## EXERCISE DESCRIPTION
Reproduce the text from every one of the records below, line for line, and leave the pictures out of your answer.
+ + + + + + +
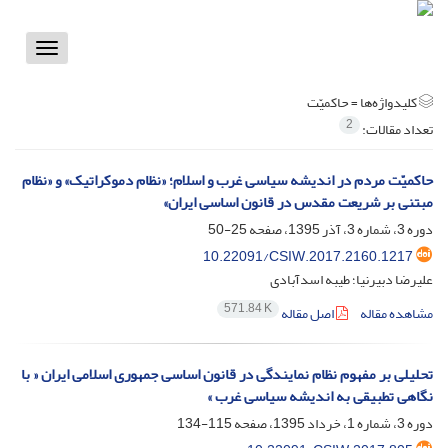
Toggle
vigation
کلیدواژه‌ها =
حاکمیّت
2
تعداد مقالات:
حاکمیّت مردم در اندیشه سیاسی غرب و اسلام؛ «نظام دموکراتیک» و «نظام
مبتنی بر شریعت مقدس در قانون اساسی ایران»
دوره 3، شماره 3، آذر 1395، صفحه
25-50
10.22091/CSIW.2017.2160.1217
علیرضا دبیرنیا؛ طیبه اسدآبادی
571.84 K
مشاهده مقاله
اصل مقاله
تحلیلی بر مفهوم نظام نمایندگی در قانون اساسی جمهوری اسلامی ایران « با
نگاهی تطبیقی به اندیشه سیاسی غرب »
دوره 3، شماره 1، خرداد 1395، صفحه
115-134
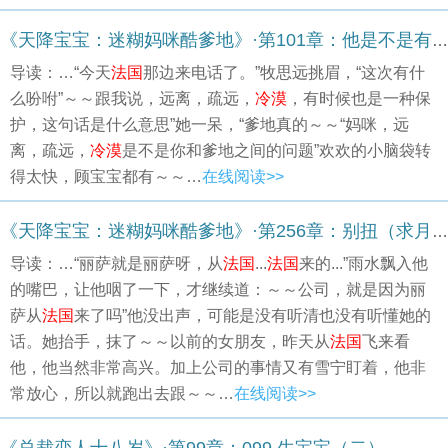
《天降宝宝：迷糊妈咪酷爹地》·第101章：他是不是有什么苦衷
导读：…“今天
法国
那边来电话了。”牧思远挑眉，“这次有什
么吩咐”～～跟我说，远离，疏远，
冷漠
，有时候也是一种保
护，这句话是什么意思”她一呆，“爹地真的～～“妈咪，远
离，疏远，
冷漠
是不是你和爹地之间的问题”欢欢的小脑袋转
得太快，顾宝宝都有～～…
在线阅读>>
《天降宝宝：迷糊妈咪酷爹地》·第256章：别扭（求月票，求荷包哟哟）
导读：…“丽萨就是丽萨呀，从
法国
...
法国
来的...”雨水飘入他
的嘴巴，让他咽了一下，才继续道：～～公司，就是因为丽
萨从
法国
来了吗”他没出声，可能是没有听清也没有听懂她的
话。她抬手，抹了～～以前的女朋友，昨天从
法国
飞来看
他，他当然非常高兴。加上公司的事情又有雪宁盯着，他非
常放心，所以就跑出去跟～～…
在线阅读>>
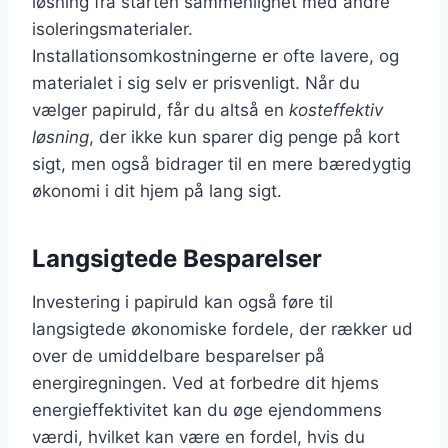
løsning fra starten sammenlignet med andre
isoleringsmaterialer.
Installationsomkostningerne er ofte lavere, og
materialet i sig selv er prisvenligt. Når du
vælger papiruld, får du altså en
kosteffektiv
løsning
, der ikke kun sparer dig penge på kort
sigt, men også bidrager til en mere bæredygtig
økonomi i dit hjem på lang sigt.
Langsigtede Besparelser
Investering i papiruld kan også føre til
langsigtede økonomiske fordele, der rækker ud
over de umiddelbare besparelser på
energiregningen. Ved at forbedre dit hjems
energieffektivitet kan du øge ejendommens
værdi, hvilket kan være en fordel, hvis du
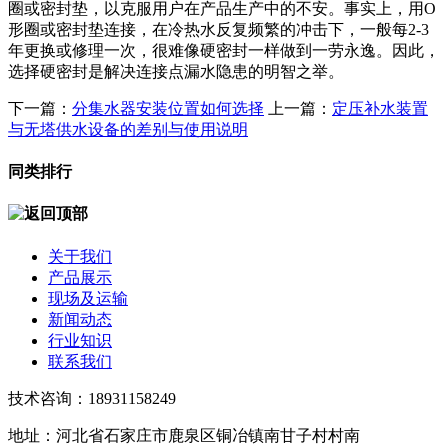
圈或密封垫，以克服用户在产品生产中的不安。事实上，用O
形圈或密封垫连接，在冷热水反复频繁的冲击下，一般每2-3
年更换或修理一次，很难像硬密封一样做到一劳永逸。因此，
选择硬密封是解决连接点漏水隐患的明智之举。
下一篇：
分集水器安装位置如何选择
上一篇：
定压补水装置
与无塔供水设备的差别与使用说明
同类排行
关于我们
产品展示
现场及运输
新闻动态
行业知识
联系我们
技术咨询：18931158249
地址：河北省石家庄市鹿泉区铜冶镇南甘子村村南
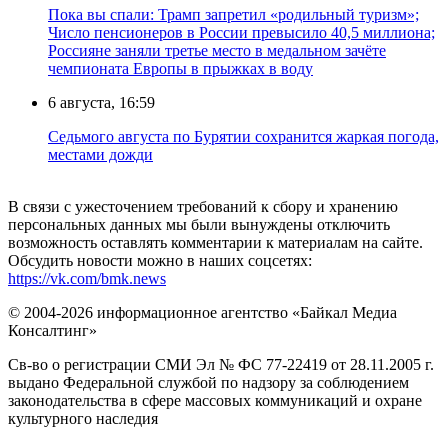
Пока вы спали: Трамп запретил «родильный туризм»;
Число пенсионеров в России превысило 40,5 миллиона;
Россияне заняли третье место в медальном зачёте
чемпионата Европы в прыжках в воду
6 августа, 16:59
Седьмого августа по Бурятии сохранится жаркая погода,
местами дожди
В связи с ужесточением требований к сбору и хранению
персональных данных мы были вынуждены отключить
возможность оставлять комментарии к материалам на сайте.
Обсудить новости можно в наших соцсетях:
https://vk.com/bmk.news
© 2004-2026 информационное агентство «Байкал Медиа
Консалтинг»
Св-во о регистрации СМИ Эл № ФС 77-22419 от 28.11.2005 г.
выдано Федеральной службой по надзору за соблюдением
законодательства в сфере массовых коммуникаций и охране
культурного наследия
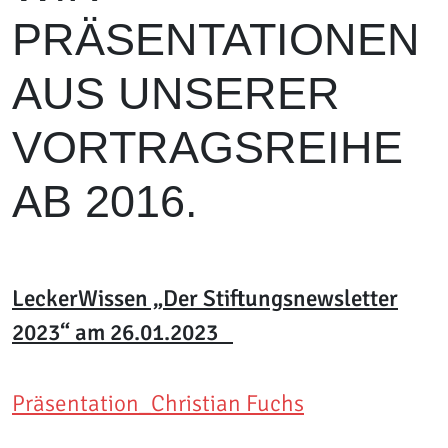
PRÄSENTATIONEN
AUS UNSERER
VORTRAGSREIHE
AB 2016.
LeckerWissen „Der Stiftungsnewsletter
2023“ am 26.01.2023
Präsentation_Christian Fuchs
+ + + + + + +
## REPLY
Toggle
vigation
کلیدواژه‌ها =
حاکمیّت
2
تعداد مقالات:
حاکمیّت مردم در اندیشه سیاسی غرب و اسلام؛ «نظام دموکراتیک» و «نظام
مبتنی بر شریعت مقدس در قانون اساسی ایران»
دوره 3، شماره 3، آذر 1395، صفحه
25-50
10.22091/CSIW.2017.2160.1217
علیرضا دبیرنیا؛ طیبه اسدآبادی
571.84 K
مشاهده مقاله
اصل مقاله
تحلیلی بر مفهوم نظام نمایندگی در قانون اساسی جمهوری اسلامی ایران « با
نگاهی تطبیقی به اندیشه سیاسی غرب »
دوره 3، شماره 1، خرداد 1395، صفحه
115-134
《天降宝宝：迷糊妈咪酷爹地》·第101章：他是不是有什么苦衷
导读：…“今天
法国
那边来电话了。”牧思远挑眉，“这次有什
么吩咐”～～跟我说，远离，疏远，
冷漠
，有时候也是一种保
护，这句话是什么意思”她一呆，“爹地真的～～“妈咪，远
离，疏远，
冷漠
是不是你和爹地之间的问题”欢欢的小脑袋转
得太快，顾宝宝都有～～…
在线阅读>>
《天降宝宝：迷糊妈咪酷爹地》·第256章：别扭（求月票，求荷包哟哟）
导读：…“丽萨就是丽萨呀，从
法国
...
法国
来的...”雨水飘入他
的嘴巴，让他咽了一下，才继续道：～～公司，就是因为丽
萨从
法国
来了吗”他没出声，可能是没有听清也没有听懂她的
话。她抬手，抹了～～以前的女朋友，昨天从
法国
飞来看
他，他当然非常高兴。加上公司的事情又有雪宁盯着，他非
常放心，所以就跑出去跟～～…
在线阅读>>
løsning fra starten sammenlignet med andre
isoleringsmaterialer.
Installationsomkostningerne er ofte lavere, og
materialet i sig selv er prisvenligt. Når du
vælger papiruld, får du altså en
kosteffektiv
løsning
, der ikke kun sparer dig penge på kort
sigt, men også bidrager til en mere bæredygtig
økonomi i dit hjem på lang sigt.
Langsigtede Besparelser
Investering i papiruld kan også føre til
langsigtede økonomiske fordele, der rækker ud
over de umiddelbare besparelser på
energiregningen. Ved at forbedre dit hjems
energieffektivitet kan du øge ejendommens
værdi, hvilket kan være en fordel, hvis du
圈或密封垫，以克服用户在产品生产中的不安。事实上，用O
形圈或密封垫连接，在冷热水反复频繁的冲击下，一般每2-3
年更换或修理一次，很难像硬密封一样做到一劳永逸。因此，
选择硬密封是解决连接点漏水隐患的明智之举。
下一篇：
分集水器安装位置如何选择
上一篇：
定压补水装置
与无塔供水设备的差别与使用说明
同类排行
关于我们
产品展示
现场及运输
新闻动态
行业知识
联系我们
技术咨询：18931158249
地址：河北省石家庄市鹿泉区铜冶镇南甘子村村南
Пока вы спали: Трамп запретил «родильный туризм»;
Число пенсионеров в России превысило 40,5 миллиона;
Россияне заняли третье место в медальном зачёте
чемпионата Европы в прыжках в воду
6 августа, 16:59
Седьмого августа по Бурятии сохранится жаркая погода,
местами дожди
В связи с ужесточением требований к сбору и хранению
персональных данных мы были вынуждены отключить
возможность оставлять комментарии к материалам на сайте.
Обсудить новости можно в наших соцсетях:
https://vk.com/bmk.news
© 2004-2026 информационное агентство «Байкал Медиа
Консалтинг»
Св-во о регистрации СМИ Эл № ФС 77-22419 от 28.11.2005 г.
выдано Федеральной службой по надзору за соблюдением
законодательства в сфере массовых коммуникаций и охране
культурного наследия
PRÄSENTATIONEN
AUS UNSERER
VORTRAGSREIHE
AB 2016.
LeckerWissen „Der Stiftungsnewsletter
2023“ am 26.01.2023
Präsentation_Christian Fuchs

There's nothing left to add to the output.